This week, a giraffe was res.cued when a vehicle tyre became stuck around its neck in Haller Park in Mombasa, Kenya.
It’s unclear how the animal got into this condition, but the outer half of a wheel had been wrapped around her neck long enough to produce a laceration.
‘We are not aware of any earlier occurrences of giraffes being treated for injuries caused by tyres, but our SWT/KWS teams have treated 95 giraffes for snare inj.ur.ies,’ said Rob Brandford, Executive Director of the Sheldrick Wildlife Trust. However, we suspect that this tyre was abandoned as trash and was not utilized as a tr.ap. ‘Giraffes are one of the most difficult species to anaesthetize, and it takes a full team working fast and nimbly, overcoming multiple obstacles before the treatment even begins.’ The giraffe was approached on foot and darted with an anesthesia specially formulated for a creature her size.
‘Teams from the Sheldrick Trust and Kenya Wildlife Service then carefully guided her down to the ground so she did not d.am.age herself, notably her beautifully long neck, since trauma or malposition might be deadly,’ Rob added. Once on the ground, the anaesthesia was reversed and she was manually restrained by team members.
‘This is because giraffes cannot be anaesthetized for lengthy periods of time because, among other things, anaesthesia impairs a giraffe’s capacity to circulate blo.od around its large body.
So, the anesthesia is reversed and the giraffe is manually restrained the moment it is securely down on the ground.’ The crew then removed the tyre and properly cleansed, disinfected, and covered the area with antibiotic spray and green clay, a natural ingredient that assists in healing.

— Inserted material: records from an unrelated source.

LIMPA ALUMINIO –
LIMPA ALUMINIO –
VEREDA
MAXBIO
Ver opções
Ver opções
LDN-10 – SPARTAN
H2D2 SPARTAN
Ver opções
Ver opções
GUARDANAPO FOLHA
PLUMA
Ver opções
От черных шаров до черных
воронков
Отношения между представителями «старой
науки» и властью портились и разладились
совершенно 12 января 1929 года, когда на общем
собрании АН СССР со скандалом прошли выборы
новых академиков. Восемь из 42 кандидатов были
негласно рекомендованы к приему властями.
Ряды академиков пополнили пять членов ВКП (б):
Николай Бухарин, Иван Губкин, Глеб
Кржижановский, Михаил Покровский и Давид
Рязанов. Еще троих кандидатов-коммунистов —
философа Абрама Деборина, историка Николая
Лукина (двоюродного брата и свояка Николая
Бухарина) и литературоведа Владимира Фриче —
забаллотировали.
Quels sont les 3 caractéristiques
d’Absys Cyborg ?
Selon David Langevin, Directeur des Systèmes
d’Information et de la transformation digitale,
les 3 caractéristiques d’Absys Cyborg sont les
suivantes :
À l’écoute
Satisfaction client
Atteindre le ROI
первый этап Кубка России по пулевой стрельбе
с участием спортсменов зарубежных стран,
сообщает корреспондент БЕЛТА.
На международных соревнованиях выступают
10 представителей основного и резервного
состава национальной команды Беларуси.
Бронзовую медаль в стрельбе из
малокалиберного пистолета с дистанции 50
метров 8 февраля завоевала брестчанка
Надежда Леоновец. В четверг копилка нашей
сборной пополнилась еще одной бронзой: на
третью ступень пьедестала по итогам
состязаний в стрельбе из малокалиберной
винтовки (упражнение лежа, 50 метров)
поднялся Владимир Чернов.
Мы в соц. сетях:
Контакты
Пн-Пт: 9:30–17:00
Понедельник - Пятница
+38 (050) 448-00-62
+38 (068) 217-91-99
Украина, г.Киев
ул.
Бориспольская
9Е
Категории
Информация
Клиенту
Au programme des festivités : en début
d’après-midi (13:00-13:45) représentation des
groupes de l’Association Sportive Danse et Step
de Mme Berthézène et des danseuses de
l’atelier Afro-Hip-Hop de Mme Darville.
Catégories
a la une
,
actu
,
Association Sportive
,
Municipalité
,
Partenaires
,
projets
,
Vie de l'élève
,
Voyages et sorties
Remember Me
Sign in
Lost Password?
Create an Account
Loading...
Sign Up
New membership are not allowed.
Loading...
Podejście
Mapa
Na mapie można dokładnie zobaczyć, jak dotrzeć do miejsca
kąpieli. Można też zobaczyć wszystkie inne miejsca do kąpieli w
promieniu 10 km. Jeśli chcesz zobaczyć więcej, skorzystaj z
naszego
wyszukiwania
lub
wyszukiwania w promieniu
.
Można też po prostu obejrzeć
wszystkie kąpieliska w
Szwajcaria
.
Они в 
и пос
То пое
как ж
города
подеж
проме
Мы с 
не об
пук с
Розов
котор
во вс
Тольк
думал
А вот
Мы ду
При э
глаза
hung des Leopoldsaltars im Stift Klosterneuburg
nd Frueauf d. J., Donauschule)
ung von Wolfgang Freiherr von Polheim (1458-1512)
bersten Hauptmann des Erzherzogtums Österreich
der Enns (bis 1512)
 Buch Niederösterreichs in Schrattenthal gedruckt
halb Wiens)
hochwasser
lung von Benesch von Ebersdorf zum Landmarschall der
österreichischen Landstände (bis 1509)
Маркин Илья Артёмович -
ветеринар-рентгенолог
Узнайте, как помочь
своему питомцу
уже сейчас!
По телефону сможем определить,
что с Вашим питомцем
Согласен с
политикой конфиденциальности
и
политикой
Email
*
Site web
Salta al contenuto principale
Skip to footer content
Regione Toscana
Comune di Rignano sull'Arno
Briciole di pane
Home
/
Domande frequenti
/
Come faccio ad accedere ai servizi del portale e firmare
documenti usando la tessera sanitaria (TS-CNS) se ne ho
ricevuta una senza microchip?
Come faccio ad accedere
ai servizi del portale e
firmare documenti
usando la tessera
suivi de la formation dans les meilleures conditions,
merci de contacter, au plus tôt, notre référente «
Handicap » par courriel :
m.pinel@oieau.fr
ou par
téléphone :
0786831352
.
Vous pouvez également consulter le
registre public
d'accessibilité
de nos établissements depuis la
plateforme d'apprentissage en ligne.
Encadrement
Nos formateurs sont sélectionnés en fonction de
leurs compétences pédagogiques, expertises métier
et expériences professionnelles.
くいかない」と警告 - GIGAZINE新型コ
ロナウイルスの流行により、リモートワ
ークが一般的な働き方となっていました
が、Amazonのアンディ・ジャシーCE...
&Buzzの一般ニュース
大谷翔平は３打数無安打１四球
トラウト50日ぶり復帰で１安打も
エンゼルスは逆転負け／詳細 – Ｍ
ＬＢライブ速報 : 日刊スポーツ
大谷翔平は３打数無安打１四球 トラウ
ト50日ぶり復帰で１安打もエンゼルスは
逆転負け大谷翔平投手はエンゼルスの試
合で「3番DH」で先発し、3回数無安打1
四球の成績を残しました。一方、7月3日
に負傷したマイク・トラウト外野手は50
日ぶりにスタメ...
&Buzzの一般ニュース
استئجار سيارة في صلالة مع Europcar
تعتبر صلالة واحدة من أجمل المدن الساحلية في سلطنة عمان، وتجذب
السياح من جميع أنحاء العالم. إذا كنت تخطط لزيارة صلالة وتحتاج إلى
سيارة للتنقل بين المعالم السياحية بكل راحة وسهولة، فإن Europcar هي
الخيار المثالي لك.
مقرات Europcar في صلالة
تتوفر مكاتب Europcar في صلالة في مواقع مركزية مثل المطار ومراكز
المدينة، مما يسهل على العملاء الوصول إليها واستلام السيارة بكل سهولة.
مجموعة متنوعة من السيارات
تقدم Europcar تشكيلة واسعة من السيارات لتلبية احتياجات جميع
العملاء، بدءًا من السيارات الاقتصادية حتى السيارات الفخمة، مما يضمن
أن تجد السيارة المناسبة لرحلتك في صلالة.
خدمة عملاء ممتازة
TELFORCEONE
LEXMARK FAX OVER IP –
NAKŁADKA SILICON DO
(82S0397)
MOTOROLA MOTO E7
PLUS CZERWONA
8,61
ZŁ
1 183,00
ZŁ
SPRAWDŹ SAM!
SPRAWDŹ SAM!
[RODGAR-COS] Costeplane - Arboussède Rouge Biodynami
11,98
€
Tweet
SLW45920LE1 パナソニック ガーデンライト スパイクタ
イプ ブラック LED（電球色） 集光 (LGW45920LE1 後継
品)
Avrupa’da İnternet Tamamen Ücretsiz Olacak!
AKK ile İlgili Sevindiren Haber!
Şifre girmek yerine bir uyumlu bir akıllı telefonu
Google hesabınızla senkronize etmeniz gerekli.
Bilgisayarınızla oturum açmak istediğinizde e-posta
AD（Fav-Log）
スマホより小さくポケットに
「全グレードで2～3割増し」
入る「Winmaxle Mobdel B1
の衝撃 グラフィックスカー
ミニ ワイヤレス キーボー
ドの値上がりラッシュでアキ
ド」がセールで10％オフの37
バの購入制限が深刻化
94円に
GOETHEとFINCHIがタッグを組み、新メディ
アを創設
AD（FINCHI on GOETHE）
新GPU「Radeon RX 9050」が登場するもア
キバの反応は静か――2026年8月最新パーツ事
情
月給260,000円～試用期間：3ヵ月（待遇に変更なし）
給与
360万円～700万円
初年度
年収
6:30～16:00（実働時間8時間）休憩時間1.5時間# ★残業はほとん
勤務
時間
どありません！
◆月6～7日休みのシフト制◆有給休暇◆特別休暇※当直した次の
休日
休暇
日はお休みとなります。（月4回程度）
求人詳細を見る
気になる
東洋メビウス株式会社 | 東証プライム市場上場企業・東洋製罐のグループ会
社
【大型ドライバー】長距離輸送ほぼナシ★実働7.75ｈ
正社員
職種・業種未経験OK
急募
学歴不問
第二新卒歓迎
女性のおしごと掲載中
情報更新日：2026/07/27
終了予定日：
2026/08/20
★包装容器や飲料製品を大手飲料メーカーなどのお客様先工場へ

She was also given long-acting antibiotics and anti-inflammatories before being allowed to walk.
‘Because the giraffe had an optimistic prognosis for a full recovery, it was not required to monitor her or administer any follow-up therapy,’ he explained.
‘We can tell with sure that she must be relieved that the bothersome tyre, which was causing her ag.on.y and great discomfort, has been removed.’ Poachers k.i.ll.ed the country’s lone female white giraffe and her baby earlier this week, a huge setback for the unique species found nowhere else in the world.
The carcasses of the two giraffes were discovered ‘in a skeleton state after being slaughtered by armed poachers’ near Garissa, eastern Kenya, according to the Ishaqbini Hirola Community Conservancy.
According to the conservancy, their deaths have left only one white giraffe living – a lone male delivered by the same k.il.led female.
‘This is a really sad day for the people of Ijara and Kenya in general,’ said Mohammed Ahmednoor, the conservancy’s manager. We are the only community in the world that looks after the white giraffe. ‘Its sla.ying is a blow to the community’s incredible efforts to save rare and unusual animals, as well as a wake-up call for continuous support to conservation efforts.’
Ahmednoor went on to say that the fatalities were a setback for the tourist and research businesses in a remote part of Kenya.
‘This is a long-term loss since genetics studies and research, which were important investments in the field by researchers, have now gone down the toilet,’ he stated. Furthermore, the white giraffe boosted tourism in the area.’
The white giraffe sparked much interest when she was first discovered on the reserve in 2017, and again when she gave birth to two kids, the most recent in August last year.
Their alabaster color is caused by a disorder called leucism, not alb.ini.sm. Because of the disease, individuals continue to create dark pigment in their soft tissue, resulting in dark eyes.